Troy Wolverton of the Silicon Valley Mercury News has a great column looking at the “Tower of e-Babel” problem of myriad incompatible e-book formats, and how Apple’s iBooks may be set to make it worse.

Until recently, Wolverton notes, everyone except Amazon was standardizing on EPUB, putting pressure on Amazon to come into line with them. However, since iBooks uses an entirely different form of DRM than the standard EPUB version, this means it will not be cross-compatible with the DRM everybody else uses.

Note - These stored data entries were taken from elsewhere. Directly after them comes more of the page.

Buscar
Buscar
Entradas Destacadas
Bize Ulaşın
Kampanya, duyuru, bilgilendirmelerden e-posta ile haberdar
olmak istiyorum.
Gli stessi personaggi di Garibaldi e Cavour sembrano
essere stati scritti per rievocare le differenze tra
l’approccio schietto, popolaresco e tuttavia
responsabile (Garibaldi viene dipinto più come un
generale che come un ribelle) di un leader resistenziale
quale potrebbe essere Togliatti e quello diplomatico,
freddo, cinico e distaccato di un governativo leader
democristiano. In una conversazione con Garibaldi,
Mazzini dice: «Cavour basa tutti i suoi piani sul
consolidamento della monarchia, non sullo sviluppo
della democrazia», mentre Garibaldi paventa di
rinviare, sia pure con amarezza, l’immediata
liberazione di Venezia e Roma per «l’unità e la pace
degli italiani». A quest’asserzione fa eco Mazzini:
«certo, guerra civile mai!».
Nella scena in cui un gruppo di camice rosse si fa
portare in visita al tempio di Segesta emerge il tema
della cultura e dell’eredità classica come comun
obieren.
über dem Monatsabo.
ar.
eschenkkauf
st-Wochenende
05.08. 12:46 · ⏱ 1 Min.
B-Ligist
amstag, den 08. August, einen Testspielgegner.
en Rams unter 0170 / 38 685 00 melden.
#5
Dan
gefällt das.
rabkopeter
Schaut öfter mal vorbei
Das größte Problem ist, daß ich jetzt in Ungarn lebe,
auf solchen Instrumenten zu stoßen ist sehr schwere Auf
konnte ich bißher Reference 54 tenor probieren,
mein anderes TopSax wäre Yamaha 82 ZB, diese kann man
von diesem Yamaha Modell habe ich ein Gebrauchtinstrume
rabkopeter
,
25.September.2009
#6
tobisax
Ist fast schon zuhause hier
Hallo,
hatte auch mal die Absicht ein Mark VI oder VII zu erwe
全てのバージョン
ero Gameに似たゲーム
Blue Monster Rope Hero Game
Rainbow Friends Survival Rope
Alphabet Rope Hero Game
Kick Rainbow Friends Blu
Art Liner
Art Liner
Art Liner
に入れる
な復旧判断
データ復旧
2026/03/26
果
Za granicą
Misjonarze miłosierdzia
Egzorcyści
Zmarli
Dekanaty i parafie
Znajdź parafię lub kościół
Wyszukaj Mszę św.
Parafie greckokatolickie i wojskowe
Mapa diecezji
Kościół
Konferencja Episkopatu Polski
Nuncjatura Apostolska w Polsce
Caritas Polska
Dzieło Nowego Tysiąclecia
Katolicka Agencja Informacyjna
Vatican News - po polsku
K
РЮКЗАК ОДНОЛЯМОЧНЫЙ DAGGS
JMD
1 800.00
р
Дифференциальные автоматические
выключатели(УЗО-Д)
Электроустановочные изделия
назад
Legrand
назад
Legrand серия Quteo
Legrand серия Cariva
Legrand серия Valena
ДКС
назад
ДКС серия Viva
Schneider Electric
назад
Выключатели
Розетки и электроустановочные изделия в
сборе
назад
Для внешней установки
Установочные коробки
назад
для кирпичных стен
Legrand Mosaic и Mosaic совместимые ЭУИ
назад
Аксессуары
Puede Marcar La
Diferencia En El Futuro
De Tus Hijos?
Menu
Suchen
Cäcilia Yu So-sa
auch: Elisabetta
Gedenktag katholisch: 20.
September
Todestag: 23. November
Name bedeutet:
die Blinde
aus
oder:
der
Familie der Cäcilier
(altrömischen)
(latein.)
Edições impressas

Apple has already shown great ability to sell digital content such as music and movies, and there’s every reason to believe that it will become a big player in the e-books market as well. If it does, two of the industry’s biggest players will be offering e-books that are incompatible not only with each other’s readers, but with those of the rest of the business.

I would tend to agree (as I believe would most other TeleRead contributors). The multitude of confusing formats and apps may helping hold e-books back from wider adoption. Even I get confused sometimes, and I’ve been following e-books for over twelve years.

6 COMMENTS

  1. I really wouldn’t worry a bout iPad/iBook incompatibility. Ipad owners won’t be buying ebooks anyway, just newspapers, mags and comic books.

    If you survey iPad owners in a year’s time, I’ll bet that they spend less than 10% of their time on the device reading BOOKS. So, if they aren’t reading books, they won’t buy them.

  2. This may only be a problem if Apple locks out the ability to buy e-books from all sources other than iBooks, or to download them from your computer… and this has not yet been established to be the case. If customers can buy e-books from any source and load them onto the iPad, it won’t matter what iBooks uses, the customer can ignore them.

    Just as the e-book (and computer) community made endless speculations about the iPad before it was presented, the communities are still making speculations before the device is actually out. Before we start panicking without evidence, let’s wait and see.

  3. Um, last I checked, EPUB enabled DRM but didn’t set any standards for DRM; thus any criticism arising from Apple’s failure to implement “standard DRM” is false on the face of it and reflects the author’s misunderstanding of the issues.

    The fact that some EPUB publishers are using ADEPT from Adobe (thankfully, because it’s so trivial to strip out) is irrelevant.

  4. Since I loathe Adobe’s DRM-mangling Digital Editions, any alternative is a plus. If we must have DRM for a while, as we did with music, then let it be Apple’s FairPlay. Apple’s iBooks will, I suspect, be infinitely better than Adobe’s Digital Editions. It’s almost impossible to imagine something worse.

    This Mercury News columnist apparently doesn’t layout books and publish them like I do, so he misses what is important. From the perspective of those creating ebooks, the DRM doesn’t matter. It’s a wrapper placed on books by distributors. ePub is ePub. Different wrappers create no hassle with differing formats for different platforms. Create an ePub book for the Kindle, and you’ve created one for the iPad, even if the DRM is different.

    With Apple standardizing on ePub, we can now move on to what really matters, creating ebooks that are worth reading.

    Right now, all the major reformatable ebooks formats are woefully weak. They can handle novels, but not anything that’s much more complicated than a word-after-word structure. We need an enhanced ePub that can handle layouts as complex as PDF can handle (smartly placing graphics and linking to notes and cross-references). We also need InDesign-like applications for ePub that insulate those who edit and layout ebooks from all the complexities of XHTL. Editors shouldn’t have to be geeks.

  5. Effectively, if the iPad lets me buy from anywhere, & read using whatever app I need on the iPhone, a large part of the DRM barrier disappears.

    If I find out that my iPad locks out other reader apps, I’ll have to think about returning it.

  6. Perhaps it might be time for something like OpenEpub a non-DRM copy-cat version, with perhaps some extras.

    I really had great hopes for Epub but the DRM issue is destroying the industry.

    As for the extras:

    TEI support.

    A system of internal “paragraph” based reference IDs.

    A single free system of Unique Ids for ebook editions. (In my view ISBNs can never work for the likely flourishing of thousands of new publishers every year).

    A simple system of identifying XML tags with logical structures (ie “body paragraphs”, “Footnotes”) so CSS and user adjustments can go hand in hand.